### [Exercise task 1]
Rewrite the spot-the-difference entries, replacing "Other notes" with "Notes" every time it occurs and changing nothing else. Leave the pictures out of your answer.

### [Excerpted passage]

* * *

===========================
PY4E - Python for Everybody
===========================

Toggle navigation

`PY4E <https://www.py4e.com/>`__

-  `Lessons <https://www.py4e.com/lessons>`__
-  `Discussions <https://www.py4e.com/discussions>`__
-  `OER <https://www.py4e.com/materials>`__

-  `Instructor <https://online.dr-chuck.com/>`__
-  `Book <https://www.py4e.com/book>`__
-  `Login <https://www.py4e.com/login>`__

Chapter 1: Introduction Chapter 2: Variables Chapter 3: Conditionals
Chapter 4: Functions Chapter 5: Iterations Chapter 6: Strings Chapter 7:
Files Chapter 8: Lists Chapter 9: Dictionaries Chapter 10: Tuples
Chapter 11: Regex Chapter 12: Networked Programs Chapter 13: Python and
Web Services Chapter 14: Python Objects Chapter 15: Python and Databases
Chapter 16: Data Vizualization

Tuples
======

Tuples are immutable
--------------------

A tuple\ `:sup:`1` <https://www.py4e.com/html3/10-tuples#fn1>`__ is a
sequence of values much like a list. The values stored in a tuple can be
any type, and they are indexed by integers. The important difference is
that tuples are *immutable*. Tuples are also *comparable* and *hashable*
so we can sort lists of them and use tuples as key values in Python
dictionaries.

Syntactically, a tuple is a comma-separated list of values:

.. code:: python

    >>> t = 'a', 'b', 'c', 'd', 'e'

Although it is not necessary, it is common to enclose tuples in
parentheses to help us quickly identify tuples when we look at Python
code:

.. code:: python

    >>> t = ('a', 'b', 'c', 'd', 'e')

To create a tuple with a single element, you have to include the final
comma:

.. code:: python

    >>> t1 = ('a',)
    >>> type(t1)
    <type 'tuple'>

Without the comma Python treats ``('a')`` as an expression with a string
in parentheses that evaluates to a string:

.. code:: python

    >>> t2 = ('a')
    >>> type(t2)
    <type 'str'>

Another way to construct a tuple is the built-in function ``tuple``.

* * *

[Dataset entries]
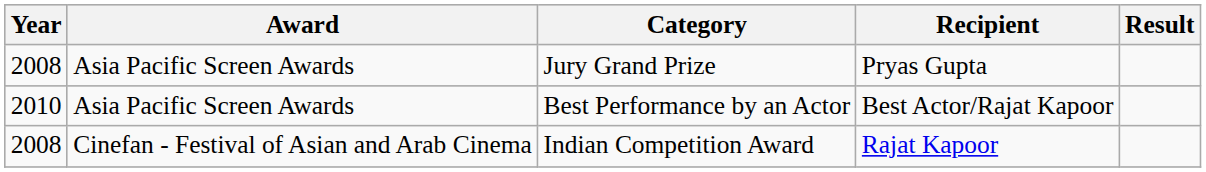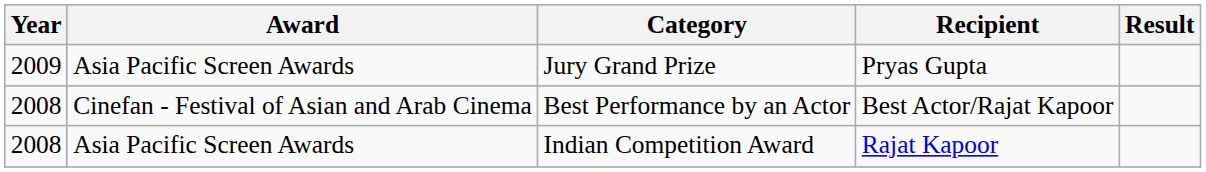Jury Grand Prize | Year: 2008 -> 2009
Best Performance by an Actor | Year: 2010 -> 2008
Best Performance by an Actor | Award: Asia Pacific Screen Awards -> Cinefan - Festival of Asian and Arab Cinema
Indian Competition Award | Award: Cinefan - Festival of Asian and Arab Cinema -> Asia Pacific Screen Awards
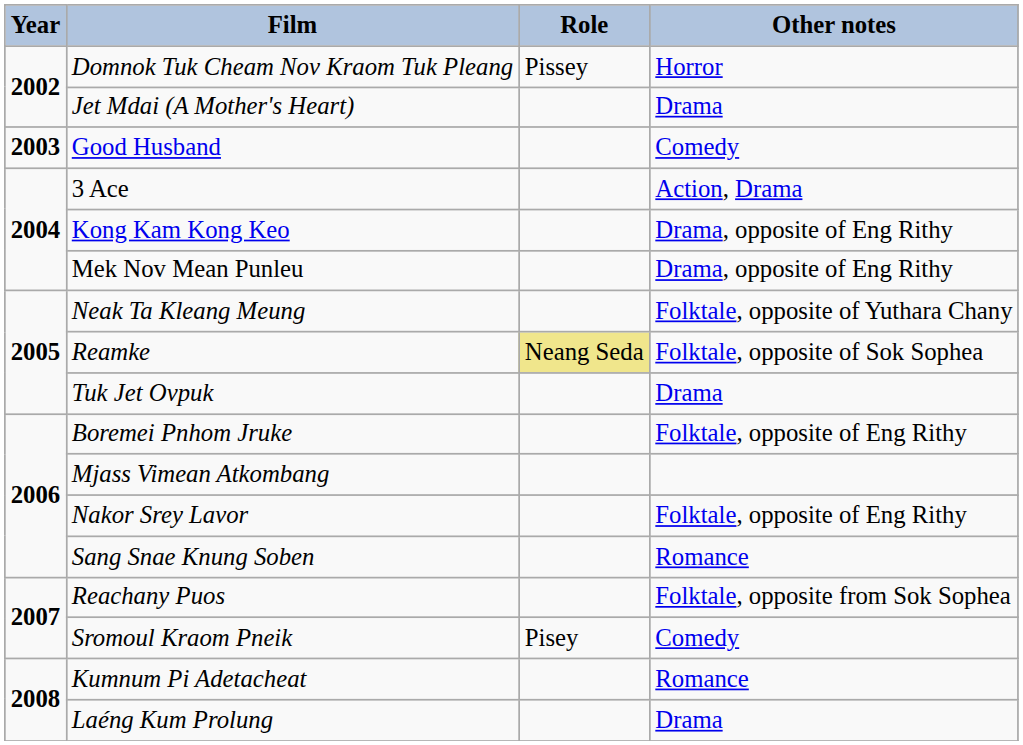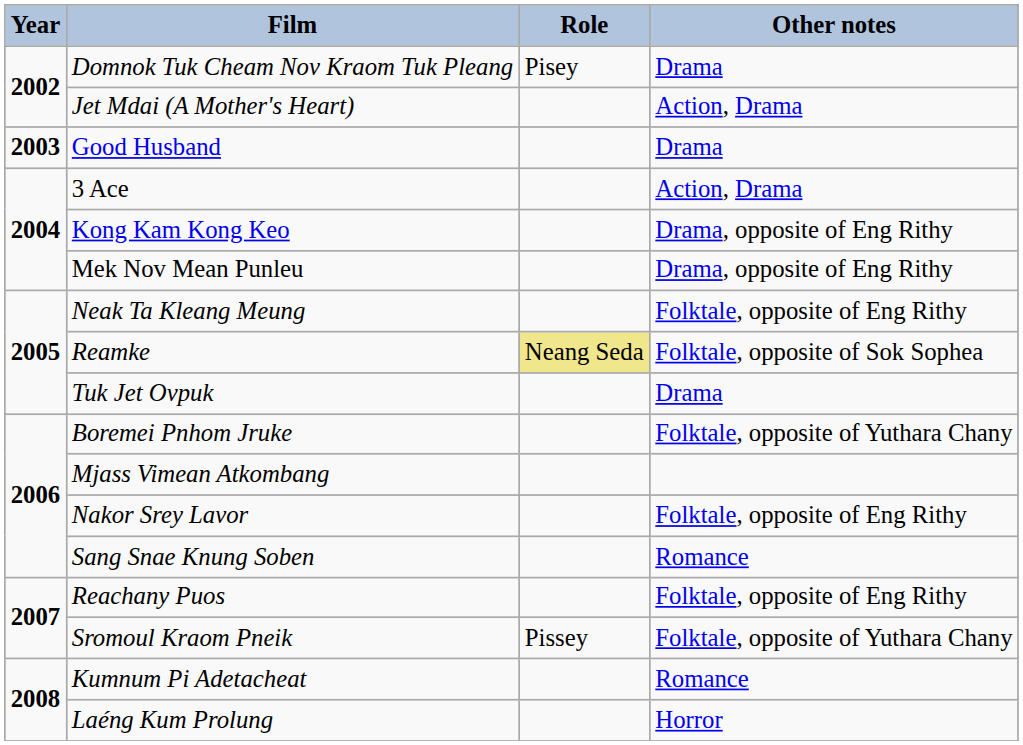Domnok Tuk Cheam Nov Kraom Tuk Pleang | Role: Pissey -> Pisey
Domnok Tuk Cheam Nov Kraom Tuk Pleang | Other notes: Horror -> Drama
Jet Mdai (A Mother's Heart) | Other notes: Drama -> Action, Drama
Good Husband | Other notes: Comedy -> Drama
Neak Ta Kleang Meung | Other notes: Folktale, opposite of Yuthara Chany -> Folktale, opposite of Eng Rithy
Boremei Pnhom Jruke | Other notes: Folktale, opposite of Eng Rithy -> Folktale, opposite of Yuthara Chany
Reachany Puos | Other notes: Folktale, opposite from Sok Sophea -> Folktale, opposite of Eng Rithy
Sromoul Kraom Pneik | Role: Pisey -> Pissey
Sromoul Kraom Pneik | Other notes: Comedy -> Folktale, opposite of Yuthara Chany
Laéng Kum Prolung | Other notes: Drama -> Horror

* * *

### [Exercise task 2]
Transcribe the full page on Python tuples without changing anything.

### [Exercise output 1]
Jury Grand Prize | Year: 2008 -> 2009
Best Performance by an Actor | Year: 2010 -> 2008
Best Performance by an Actor | Award: Asia Pacific Screen Awards -> Cinefan - Festival of Asian and Arab Cinema
Indian Competition Award | Award: Cinefan - Festival of Asian and Arab Cinema -> Asia Pacific Screen Awards
Domnok Tuk Cheam Nov Kraom Tuk Pleang | Role: Pissey -> Pisey
Domnok Tuk Cheam Nov Kraom Tuk Pleang | Notes: Horror -> Drama
Jet Mdai (A Mother's Heart) | Notes: Drama -> Action, Drama
Good Husband | Notes: Comedy -> Drama
Neak Ta Kleang Meung | Notes: Folktale, opposite of Yuthara Chany -> Folktale, opposite of Eng Rithy
Boremei Pnhom Jruke | Notes: Folktale, opposite of Eng Rithy -> Folktale, opposite of Yuthara Chany
Reachany Puos | Notes: Folktale, opposite from Sok Sophea -> Folktale, opposite of Eng Rithy
Sromoul Kraom Pneik | Role: Pisey -> Pissey
Sromoul Kraom Pneik | Notes: Comedy -> Folktale, opposite of Yuthara Chany
Laéng Kum Prolung | Notes: Drama -> Horror

### [Exercise output 2]
===========================
PY4E - Python for Everybody
===========================

Toggle navigation

`PY4E <https://www.py4e.com/>`__

-  `Lessons <https://www.py4e.com/lessons>`__
-  `Discussions <https://www.py4e.com/discussions>`__
-  `OER <https://www.py4e.com/materials>`__

-  `Instructor <https://online.dr-chuck.com/>`__
-  `Book <https://www.py4e.com/book>`__
-  `Login <https://www.py4e.com/login>`__

Chapter 1: Introduction Chapter 2: Variables Chapter 3: Conditionals
Chapter 4: Functions Chapter 5: Iterations Chapter 6: Strings Chapter 7:
Files Chapter 8: Lists Chapter 9: Dictionaries Chapter 10: Tuples
Chapter 11: Regex Chapter 12: Networked Programs Chapter 13: Python and
Web Services Chapter 14: Python Objects Chapter 15: Python and Databases
Chapter 16: Data Vizualization

Tuples
======

Tuples are immutable
--------------------

A tuple\ `:sup:`1` <https://www.py4e.com/html3/10-tuples#fn1>`__ is a
sequence of values much like a list. The values stored in a tuple can be
any type, and they are indexed by integers. The important difference is
that tuples are *immutable*. Tuples are also *comparable* and *hashable*
so we can sort lists of them and use tuples as key values in Python
dictionaries.

Syntactically, a tuple is a comma-separated list of values:

.. code:: python

    >>> t = 'a', 'b', 'c', 'd', 'e'

Although it is not necessary, it is common to enclose tuples in
parentheses to help us quickly identify tuples when we look at Python
code:

.. code:: python

    >>> t = ('a', 'b', 'c', 'd', 'e')

To create a tuple with a single element, you have to include the final
comma:

.. code:: python

    >>> t1 = ('a',)
    >>> type(t1)
    <type 'tuple'>

Without the comma Python treats ``('a')`` as an expression with a string
in parentheses that evaluates to a string:

.. code:: python

    >>> t2 = ('a')
    >>> type(t2)
    <type 'str'>

Another way to construct a tuple is the built-in function ``tuple``.